Dataset entries
===

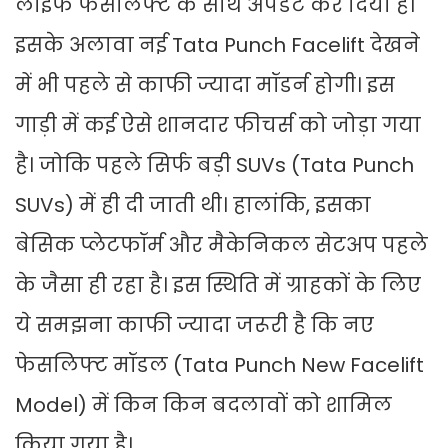
लाइफ फेसलिफ्ट के साथ अपडेट कर दिया है।
इसके अलावा नई Tata Punch Facelift देखने
में भी पहले से काफी ज्यादा मॉडर्न होगी। इस
गाड़ी में कई ऐसे शानदार फीचर्स को जोड़ा गया
है। जोकि पहले सिर्फ बड़ी SUVs (Tata Punch
SUVs) में ही दी जाती थी। हालांकि, इसका
बेसिक प्लेटफॉर्म और मैकेनिकल सेटअप पहले
के जैसा ही रहा है। इस स्थिति में ग्राहकों के लिए
ये समझना काफी ज्यादा जरूरी है कि नए
फेसलिफ्ट मॉडल (Tata Punch New Facelift
Model) में किन किन बदलावों को शामिल
किया गया है।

===

YOUR OBJECTIVE:
Would you transcribe all of the entries above exactly, minus the images?

EXERCISE OUTPUT:
लाइफ फेसलिफ्ट के साथ अपडेट कर दिया है।
इसके अलावा नई Tata Punch Facelift देखने
में भी पहले से काफी ज्यादा मॉडर्न होगी। इस
गाड़ी में कई ऐसे शानदार फीचर्स को जोड़ा गया
है। जोकि पहले सिर्फ बड़ी SUVs (Tata Punch
SUVs) में ही दी जाती थी। हालांकि, इसका
बेसिक प्लेटफॉर्म और मैकेनिकल सेटअप पहले
के जैसा ही रहा है। इस स्थिति में ग्राहकों के लिए
ये समझना काफी ज्यादा जरूरी है कि नए
फेसलिफ्ट मॉडल (Tata Punch New Facelift
Model) में किन किन बदलावों को शामिल
किया गया है।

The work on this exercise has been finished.